After completing studies at Gävle University College in 1967, he attended Uppsala University, where he obtained his bachelor's degree in mathematics and physics in 1972. He became a Ph.D. in nuclear physics in 1977, and a teacher in 1982. Between 1979 and 1982 he worked at the Australian National University in Canberra, and in the following decade at Uppsala University. During a 1995 to 1997 sabbatical, he was a researcher at the Laboratori Nazionali di Legnaro in Italy, and on 1 July 1996 he succeeded Hans Ryde as professor of Cosmic and Subatomic Physics at Department of Physics at Lund University.
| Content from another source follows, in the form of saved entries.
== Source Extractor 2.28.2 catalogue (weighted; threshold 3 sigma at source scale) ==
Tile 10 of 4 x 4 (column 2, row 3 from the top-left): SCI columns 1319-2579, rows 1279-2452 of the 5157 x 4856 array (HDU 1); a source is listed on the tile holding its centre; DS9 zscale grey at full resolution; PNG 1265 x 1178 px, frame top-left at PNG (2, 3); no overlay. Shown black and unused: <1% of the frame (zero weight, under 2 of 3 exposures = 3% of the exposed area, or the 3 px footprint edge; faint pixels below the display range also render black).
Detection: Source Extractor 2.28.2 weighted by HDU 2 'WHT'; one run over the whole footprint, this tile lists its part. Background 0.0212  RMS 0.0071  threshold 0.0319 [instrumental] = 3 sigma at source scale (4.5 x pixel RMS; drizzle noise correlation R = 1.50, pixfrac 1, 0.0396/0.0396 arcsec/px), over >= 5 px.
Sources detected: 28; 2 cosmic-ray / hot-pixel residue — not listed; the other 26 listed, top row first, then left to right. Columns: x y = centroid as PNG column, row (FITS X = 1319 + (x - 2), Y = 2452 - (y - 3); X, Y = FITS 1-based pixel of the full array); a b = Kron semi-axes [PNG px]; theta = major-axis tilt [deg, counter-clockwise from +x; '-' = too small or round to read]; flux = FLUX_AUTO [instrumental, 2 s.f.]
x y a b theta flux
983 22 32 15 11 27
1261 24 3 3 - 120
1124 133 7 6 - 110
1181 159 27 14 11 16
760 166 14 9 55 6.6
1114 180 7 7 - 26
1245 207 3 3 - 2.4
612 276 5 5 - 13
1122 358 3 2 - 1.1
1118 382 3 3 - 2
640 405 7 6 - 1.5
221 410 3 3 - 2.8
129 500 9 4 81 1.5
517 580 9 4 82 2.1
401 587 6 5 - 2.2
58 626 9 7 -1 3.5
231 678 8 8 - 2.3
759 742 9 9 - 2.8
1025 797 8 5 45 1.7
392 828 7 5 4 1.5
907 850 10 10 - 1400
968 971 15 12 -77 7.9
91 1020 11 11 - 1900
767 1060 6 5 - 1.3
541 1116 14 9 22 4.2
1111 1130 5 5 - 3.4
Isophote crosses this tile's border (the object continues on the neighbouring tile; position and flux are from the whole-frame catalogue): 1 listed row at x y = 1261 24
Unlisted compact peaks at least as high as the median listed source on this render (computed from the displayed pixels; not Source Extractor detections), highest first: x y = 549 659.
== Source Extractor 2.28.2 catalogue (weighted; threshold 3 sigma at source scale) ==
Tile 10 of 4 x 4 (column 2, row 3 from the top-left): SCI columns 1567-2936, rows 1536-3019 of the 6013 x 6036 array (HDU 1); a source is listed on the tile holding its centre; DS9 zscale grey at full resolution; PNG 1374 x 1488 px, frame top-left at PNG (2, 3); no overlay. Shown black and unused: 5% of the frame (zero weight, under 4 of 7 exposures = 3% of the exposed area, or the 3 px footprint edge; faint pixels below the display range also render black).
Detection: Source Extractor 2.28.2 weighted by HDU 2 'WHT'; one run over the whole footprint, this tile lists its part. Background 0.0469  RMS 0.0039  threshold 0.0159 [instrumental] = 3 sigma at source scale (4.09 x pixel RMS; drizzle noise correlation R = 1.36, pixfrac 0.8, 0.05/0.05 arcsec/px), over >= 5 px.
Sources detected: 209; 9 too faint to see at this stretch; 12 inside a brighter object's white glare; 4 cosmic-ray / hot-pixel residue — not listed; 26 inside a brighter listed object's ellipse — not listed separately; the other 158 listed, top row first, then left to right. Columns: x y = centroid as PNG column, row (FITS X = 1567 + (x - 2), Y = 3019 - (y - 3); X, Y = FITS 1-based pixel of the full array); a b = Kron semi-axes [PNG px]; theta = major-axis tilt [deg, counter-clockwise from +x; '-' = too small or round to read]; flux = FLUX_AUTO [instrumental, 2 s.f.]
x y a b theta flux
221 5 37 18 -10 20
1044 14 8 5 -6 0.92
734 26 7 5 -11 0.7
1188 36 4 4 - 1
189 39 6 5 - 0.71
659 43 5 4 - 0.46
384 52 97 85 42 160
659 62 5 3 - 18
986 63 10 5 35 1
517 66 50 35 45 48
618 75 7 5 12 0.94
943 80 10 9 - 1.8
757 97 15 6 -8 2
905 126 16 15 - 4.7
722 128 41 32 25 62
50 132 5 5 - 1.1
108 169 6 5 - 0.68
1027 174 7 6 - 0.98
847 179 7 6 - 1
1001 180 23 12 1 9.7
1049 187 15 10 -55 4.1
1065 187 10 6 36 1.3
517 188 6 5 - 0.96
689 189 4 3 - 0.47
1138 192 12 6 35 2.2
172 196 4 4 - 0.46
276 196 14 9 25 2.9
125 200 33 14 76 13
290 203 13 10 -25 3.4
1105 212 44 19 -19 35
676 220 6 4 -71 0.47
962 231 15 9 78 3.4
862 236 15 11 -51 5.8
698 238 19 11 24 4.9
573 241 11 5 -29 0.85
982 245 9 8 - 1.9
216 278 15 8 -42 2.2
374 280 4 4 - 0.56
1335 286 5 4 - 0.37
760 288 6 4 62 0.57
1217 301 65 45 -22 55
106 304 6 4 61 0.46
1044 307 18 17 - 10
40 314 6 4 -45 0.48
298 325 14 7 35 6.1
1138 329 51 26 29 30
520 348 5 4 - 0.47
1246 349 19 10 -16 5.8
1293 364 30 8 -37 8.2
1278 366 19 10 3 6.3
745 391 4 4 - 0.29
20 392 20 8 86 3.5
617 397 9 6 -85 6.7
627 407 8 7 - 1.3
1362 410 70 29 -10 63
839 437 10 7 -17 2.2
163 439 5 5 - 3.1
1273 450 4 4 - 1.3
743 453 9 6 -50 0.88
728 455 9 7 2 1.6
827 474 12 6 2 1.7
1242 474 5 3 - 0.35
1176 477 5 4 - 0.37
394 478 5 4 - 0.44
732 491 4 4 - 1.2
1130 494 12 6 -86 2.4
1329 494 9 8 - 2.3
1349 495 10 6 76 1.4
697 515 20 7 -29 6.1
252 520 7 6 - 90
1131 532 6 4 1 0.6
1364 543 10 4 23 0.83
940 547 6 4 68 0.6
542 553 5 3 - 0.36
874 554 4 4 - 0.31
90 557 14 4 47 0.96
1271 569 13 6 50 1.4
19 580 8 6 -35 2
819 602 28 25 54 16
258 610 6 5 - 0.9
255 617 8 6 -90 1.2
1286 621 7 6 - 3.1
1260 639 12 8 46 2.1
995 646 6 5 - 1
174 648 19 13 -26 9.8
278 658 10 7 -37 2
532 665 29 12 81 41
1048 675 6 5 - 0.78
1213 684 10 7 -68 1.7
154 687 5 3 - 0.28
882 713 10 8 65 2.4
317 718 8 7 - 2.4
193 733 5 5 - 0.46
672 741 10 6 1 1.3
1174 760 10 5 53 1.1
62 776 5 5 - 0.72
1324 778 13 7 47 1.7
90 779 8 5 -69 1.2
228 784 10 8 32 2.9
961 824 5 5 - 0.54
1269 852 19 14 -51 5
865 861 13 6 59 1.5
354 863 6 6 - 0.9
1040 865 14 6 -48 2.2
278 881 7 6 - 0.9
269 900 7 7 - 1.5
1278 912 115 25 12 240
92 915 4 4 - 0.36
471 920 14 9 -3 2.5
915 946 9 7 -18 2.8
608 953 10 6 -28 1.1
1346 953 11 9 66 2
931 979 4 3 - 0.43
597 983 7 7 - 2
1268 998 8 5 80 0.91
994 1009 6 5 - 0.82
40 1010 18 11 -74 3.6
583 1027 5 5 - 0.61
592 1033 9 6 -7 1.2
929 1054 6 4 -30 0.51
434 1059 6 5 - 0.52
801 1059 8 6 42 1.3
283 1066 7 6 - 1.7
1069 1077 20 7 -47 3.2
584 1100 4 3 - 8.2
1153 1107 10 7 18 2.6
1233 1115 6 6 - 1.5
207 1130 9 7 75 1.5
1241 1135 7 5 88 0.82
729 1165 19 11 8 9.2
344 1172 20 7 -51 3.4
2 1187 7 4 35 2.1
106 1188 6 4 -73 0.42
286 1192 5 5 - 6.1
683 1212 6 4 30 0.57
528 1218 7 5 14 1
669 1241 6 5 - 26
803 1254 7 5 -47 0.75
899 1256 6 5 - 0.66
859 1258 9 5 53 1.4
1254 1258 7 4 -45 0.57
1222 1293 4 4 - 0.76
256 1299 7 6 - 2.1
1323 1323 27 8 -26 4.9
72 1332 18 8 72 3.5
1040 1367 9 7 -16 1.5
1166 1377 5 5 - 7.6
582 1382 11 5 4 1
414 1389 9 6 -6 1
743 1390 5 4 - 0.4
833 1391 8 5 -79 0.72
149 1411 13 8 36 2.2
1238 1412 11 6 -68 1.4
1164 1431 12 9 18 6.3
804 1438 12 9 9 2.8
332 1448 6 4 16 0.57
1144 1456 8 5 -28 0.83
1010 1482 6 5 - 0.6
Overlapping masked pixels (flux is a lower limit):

Fahlanders’ research has focused on studies of the shape of the atomic nucleus, its core patterns and electromagnetic properties, as well as forces between protons and neutrons in nuclear nuclei. In 2016, Fahlanders and his team verified the discovery of element 115, which had previously been discovered in Dubna, Russia in 2003.

Fahlander was elected as a member of the Royal Physiographic Society in Lund in 1998 and as a member of the Royal Swedish Academy of Sciences in 2006.